Energy / Climate Change

November 3, 2014


Japan's Power Utilities to Suspend Responding to Clean Energy Applications

Keywords: Renewable Energy 

Photo: Solar panel
Image by gau

Kyushu Electric Power Co. of Japan announced on September 24, 2014, that it will put on hold its response to new applications for grid connection from renewable energy producers operating in the Kyushu service area. Kyushu Electric explained the reasons as follows.

Since Japan's feed-in-tariff (FIT) scheme was introduced in July 2012, the number of renewable energy businesses, mainly photovoltaic power producers, has grown across the nation. Renewable energy businesses have been developed more actively and rapidly in Kyushu than in other regions. The amount of solar power capacity certified under the FIT scheme and the amount of power capacity operating at present in this area both account for about one fourth of the national total.

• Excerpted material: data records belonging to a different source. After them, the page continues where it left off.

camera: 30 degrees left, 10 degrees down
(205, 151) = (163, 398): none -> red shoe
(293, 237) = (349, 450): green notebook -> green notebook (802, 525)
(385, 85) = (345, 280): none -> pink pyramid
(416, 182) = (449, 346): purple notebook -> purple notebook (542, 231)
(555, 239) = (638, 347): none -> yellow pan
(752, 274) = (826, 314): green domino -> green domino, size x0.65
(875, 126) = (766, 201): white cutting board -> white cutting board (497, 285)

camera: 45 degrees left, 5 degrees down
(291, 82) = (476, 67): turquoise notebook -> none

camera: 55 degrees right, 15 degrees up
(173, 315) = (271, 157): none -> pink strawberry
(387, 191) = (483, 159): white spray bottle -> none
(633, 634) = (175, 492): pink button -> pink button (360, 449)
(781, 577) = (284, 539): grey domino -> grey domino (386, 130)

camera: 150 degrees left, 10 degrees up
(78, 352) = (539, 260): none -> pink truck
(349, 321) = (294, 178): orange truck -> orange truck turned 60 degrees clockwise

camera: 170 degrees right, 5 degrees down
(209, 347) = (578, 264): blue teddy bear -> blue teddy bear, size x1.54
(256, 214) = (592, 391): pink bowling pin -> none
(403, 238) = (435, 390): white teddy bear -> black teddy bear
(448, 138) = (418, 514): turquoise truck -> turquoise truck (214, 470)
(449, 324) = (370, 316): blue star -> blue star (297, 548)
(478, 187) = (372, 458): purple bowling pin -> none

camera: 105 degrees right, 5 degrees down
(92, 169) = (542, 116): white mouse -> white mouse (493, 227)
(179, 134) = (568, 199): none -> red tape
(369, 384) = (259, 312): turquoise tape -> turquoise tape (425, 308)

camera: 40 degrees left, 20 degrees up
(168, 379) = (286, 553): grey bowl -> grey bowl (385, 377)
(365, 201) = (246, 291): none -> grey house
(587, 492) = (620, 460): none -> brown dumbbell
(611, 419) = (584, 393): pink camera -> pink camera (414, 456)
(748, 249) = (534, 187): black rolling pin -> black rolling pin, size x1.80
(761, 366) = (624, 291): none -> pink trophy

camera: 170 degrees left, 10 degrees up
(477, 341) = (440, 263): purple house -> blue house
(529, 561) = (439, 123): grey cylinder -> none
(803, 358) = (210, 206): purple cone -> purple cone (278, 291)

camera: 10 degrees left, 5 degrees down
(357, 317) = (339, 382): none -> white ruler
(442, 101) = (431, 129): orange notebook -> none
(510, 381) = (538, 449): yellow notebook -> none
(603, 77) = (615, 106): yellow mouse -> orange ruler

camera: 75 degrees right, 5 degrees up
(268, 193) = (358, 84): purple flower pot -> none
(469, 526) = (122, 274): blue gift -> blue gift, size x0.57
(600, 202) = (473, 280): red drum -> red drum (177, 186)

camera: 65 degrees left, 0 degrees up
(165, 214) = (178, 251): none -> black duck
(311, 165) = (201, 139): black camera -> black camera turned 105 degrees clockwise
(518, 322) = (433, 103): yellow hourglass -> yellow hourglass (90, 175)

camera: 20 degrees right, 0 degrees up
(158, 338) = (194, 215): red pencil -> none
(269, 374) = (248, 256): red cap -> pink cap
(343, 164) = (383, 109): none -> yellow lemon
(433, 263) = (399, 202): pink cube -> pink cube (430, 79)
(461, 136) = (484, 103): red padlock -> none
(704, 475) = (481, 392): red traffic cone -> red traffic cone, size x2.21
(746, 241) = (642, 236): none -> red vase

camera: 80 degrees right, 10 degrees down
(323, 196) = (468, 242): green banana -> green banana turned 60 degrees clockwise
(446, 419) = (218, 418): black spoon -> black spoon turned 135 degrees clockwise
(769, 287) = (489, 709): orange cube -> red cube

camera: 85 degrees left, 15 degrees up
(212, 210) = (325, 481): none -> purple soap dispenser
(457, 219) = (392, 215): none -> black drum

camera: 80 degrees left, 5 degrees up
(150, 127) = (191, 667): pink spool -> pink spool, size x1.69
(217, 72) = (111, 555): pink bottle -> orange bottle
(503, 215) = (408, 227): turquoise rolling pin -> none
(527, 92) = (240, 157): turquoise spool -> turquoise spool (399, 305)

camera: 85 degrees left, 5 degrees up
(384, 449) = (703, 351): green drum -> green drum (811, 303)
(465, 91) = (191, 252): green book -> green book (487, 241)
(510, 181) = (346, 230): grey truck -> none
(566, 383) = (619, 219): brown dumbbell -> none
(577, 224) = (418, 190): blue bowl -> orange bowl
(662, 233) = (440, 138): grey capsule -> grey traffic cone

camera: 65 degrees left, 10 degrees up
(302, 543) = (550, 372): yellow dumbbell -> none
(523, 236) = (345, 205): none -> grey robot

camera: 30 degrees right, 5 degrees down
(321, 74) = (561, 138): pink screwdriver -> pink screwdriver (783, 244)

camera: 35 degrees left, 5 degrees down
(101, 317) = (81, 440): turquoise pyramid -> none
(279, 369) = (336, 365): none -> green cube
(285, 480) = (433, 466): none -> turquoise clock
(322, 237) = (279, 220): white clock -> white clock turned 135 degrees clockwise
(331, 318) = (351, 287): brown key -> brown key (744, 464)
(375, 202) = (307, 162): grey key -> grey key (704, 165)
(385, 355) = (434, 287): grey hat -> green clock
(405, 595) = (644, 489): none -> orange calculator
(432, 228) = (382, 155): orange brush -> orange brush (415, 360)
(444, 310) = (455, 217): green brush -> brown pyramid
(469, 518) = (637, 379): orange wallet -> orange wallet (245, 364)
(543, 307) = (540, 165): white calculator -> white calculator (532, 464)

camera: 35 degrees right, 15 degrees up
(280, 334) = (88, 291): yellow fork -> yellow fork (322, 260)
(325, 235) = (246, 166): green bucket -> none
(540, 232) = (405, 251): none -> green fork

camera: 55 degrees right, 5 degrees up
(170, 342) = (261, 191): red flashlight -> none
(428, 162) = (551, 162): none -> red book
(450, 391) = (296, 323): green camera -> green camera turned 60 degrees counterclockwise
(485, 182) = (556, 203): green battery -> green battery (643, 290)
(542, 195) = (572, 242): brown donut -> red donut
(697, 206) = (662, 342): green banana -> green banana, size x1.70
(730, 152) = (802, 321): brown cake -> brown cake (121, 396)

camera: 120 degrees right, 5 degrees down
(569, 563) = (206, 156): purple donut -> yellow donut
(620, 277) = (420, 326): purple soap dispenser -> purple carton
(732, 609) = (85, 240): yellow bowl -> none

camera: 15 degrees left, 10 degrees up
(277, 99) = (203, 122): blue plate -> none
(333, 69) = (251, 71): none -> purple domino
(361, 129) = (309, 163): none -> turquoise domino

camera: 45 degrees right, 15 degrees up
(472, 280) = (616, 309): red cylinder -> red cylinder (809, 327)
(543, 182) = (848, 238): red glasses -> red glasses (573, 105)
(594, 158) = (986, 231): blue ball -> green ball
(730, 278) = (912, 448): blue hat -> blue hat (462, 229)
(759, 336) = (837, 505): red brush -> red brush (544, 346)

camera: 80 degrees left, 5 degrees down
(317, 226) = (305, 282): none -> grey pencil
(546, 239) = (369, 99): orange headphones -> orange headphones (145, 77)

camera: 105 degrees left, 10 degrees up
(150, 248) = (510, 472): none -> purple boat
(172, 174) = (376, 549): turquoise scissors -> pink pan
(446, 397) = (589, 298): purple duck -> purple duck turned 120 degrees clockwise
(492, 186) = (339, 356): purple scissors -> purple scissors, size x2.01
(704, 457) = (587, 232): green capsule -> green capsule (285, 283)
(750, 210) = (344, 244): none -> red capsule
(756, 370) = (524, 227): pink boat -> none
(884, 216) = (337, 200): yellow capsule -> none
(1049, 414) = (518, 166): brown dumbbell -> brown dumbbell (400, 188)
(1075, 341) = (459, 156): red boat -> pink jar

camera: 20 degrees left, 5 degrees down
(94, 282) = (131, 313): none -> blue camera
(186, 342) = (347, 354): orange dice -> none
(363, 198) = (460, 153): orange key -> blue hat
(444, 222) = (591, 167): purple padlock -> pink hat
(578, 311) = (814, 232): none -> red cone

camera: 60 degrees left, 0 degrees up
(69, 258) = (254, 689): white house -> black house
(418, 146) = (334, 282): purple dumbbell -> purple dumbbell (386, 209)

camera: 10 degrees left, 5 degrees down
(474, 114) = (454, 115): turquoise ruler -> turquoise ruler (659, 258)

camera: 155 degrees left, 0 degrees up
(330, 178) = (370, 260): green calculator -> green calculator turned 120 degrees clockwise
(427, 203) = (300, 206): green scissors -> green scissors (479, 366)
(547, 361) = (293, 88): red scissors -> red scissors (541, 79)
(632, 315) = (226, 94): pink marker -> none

In the single month of March 2014, we received about 70,000 applications from solar power producers--the same number of applications we received in the entire previous year. That prompted us to review our existing program based on the FIT scheme: We found that if the power capacity from all applications submitted through the end of July 2014 were to be connected to the grid, the total solar and wind-generated power flowing through the grid would reach about 12.6 million kilowatts. This capacity, when fully operating, exceeds the daytime power demand in this service area during fair weather hours in spring and autumn, due to reduced heating and air conditioning demand during these times. This causes concern over the difficulty of maintaining a stable electricity supply due to an imbalance of supply and demand.

In response to this situation, we are conducting an investigation to see how much additional renewable energy capacity we can accept in the Kyushu region by taking all possible measures available at present to improve the supply-demand balance, such as by operating pumped power storage during the day and transmitting power outside the Kyushu area using grid interconnections. Over a period which may last several months, we will suspend replying to renewable energy businesses who have already applied or are planning to apply for our FIT scheme program. This suspension currently does not apply to residential solar power systems under 10 kilowatts of capacity.

Following Kyushu Electric's announcement, Hokkaido Electric Power Co., Shikoku Electric Power Co., and Tohoku Electric Power Co. all announced that they too will suspend responding to applications from renewable energy producers in their service areas, starting October 1, 2014. In the Japanese utility system, Japan is divided into 10 areas, with one utility company monopolizing the power supply in each area. Among the 10 utility companies, five of them, including Okinawa Electric Power Co., which was the first to announce it would suspend responding, have decided to put their response to green energy applications on hold for several months.

The utility companies say they have not changed their current stance of making an active effort to develop renewable energy. However, the suspensions have already taken a toll. Miyazaki Prefecture in Kyushu announced that it will suspend its call for applications for its project to rent the rooftops of prefectural high schools for installment of solar power facilities. And businesses that were planning to develop megawatt-scale photovoltaic systems announced that they would review their business plans. Some have voiced bewilderment and concern, saying the situation may spoil Japan's nascent green energy movement.